O estigma associado ao vírus HIV na sociedade brasileira

Enviada em 28/09/2021

No auge da epidemia de HIV nos anos 80, a porcentagem de morte pela doença era muito alta, já que seu tratamento era precário. Somado a forma de contágio, via sexual, o estigma gerado pela doença era avassalador e dificultava ainda mais a vida dos soropositivos. No decorrer dos anos, a condição de tratamento e estimativa de vida do portador do vírus melhoraram muito, entretanto, a falta de informação e apoio para essas pessoas ainda é uma constante que causa muitos esteriótipos.

Primeiramente, há grande lacuna sem quesito informacional, o que pode gerar um afastamento social do portador e, por vezes, rouba dele a oportunidade de um tratamento mais tranquilo. Em uma reportagem que foi transmitida na tv chamada “Mulheres do mangue”, era contada como é a vida de mulheres que se prostituíam no mangue. No decorrer da matéria, uma das entrevistadas conta que foi paga a mais para ter relações sem proteção e acabou contraindo o HIV. Aliando a doença à vergonha da prostituição, a mulher deixou de visitar sua família e não buscou informação, nem tratamento, ficando bem doente. Fora desse caso, ainda é recorrente a fulga ou desconhecimento sobre como lidar e tratar o diagnóstico, gerando preconceitos não só da sociedade, mas do próprio indivíduo, dificultando sua adaptação à nova rotina.
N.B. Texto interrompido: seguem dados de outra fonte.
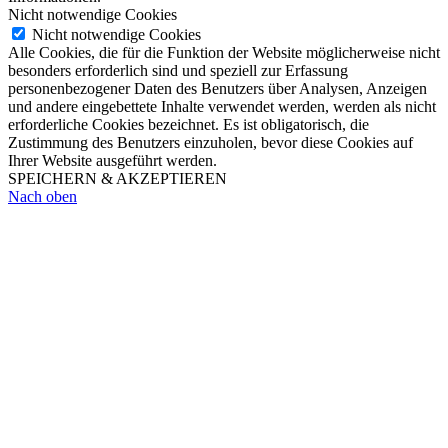
Nicht notwendige Cookies
Nicht notwendige Cookies
Alle Cookies, die für die Funktion der Website möglicherweise nicht
besonders erforderlich sind und speziell zur Erfassung
personenbezogener Daten des Benutzers über Analysen, Anzeigen
und andere eingebettete Inhalte verwendet werden, werden als nicht
erforderliche Cookies bezeichnet. Es ist obligatorisch, die
Zustimmung des Benutzers einzuholen, bevor diese Cookies auf
Ihrer Website ausgeführt werden.
SPEICHERN & AKZEPTIEREN
Nach oben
Em conjunto, ocorre também a segregação social por preconceitos contra os soropositivos. A agência Brasil publicou, em 2017, dados que mostram uma realidade vergonhosa: mais de 50% dos portadores do HIV sofreram alguma discriminação, entre 20% perderam seu emprego e 17% foram excluídos das atividades sociais. Se comparado aos tenebrosos anos 80, fica claro que a fala de Einstein “É mais fácil desintegrar um átomo do que um preconceito” ainda é uma realidade, e o estigma sofrido pelos portadores do vírus ainda ocorre. Por conta disso, muitas pessoas que possuem o vírus têm medo de revelar e acabam se restringindo, aumentam a possibilidade de um quadro depressivo ou abandono do tratamento e inviabilizando uma oportunidade de um apoio.

Portanto, fica claro a importância de providências governamentais para amenização dessas estigmas e suas consequências. Como escolas aliadas às unidades de saúde da família, devem proporcionar mais programas educacionais tanto sobre relações, quanto doenças sexualmente transmissíveis e seus tratamentos para seus alunos e a comunidade ao redor, divisão a quebra do preconceito e da falta de informação. Além disso, é necessário a criação de uma comunidade governamental que proporcione aos portadores do vírus um espaço de ajuda e compartilhamento de conhecimento na busca de uma melhor adaptação e aceitação de si mesmo. Só assim, o sofrimento gerado desde os anos 80 escolares a ficar para trás e Einstein não será mais atual.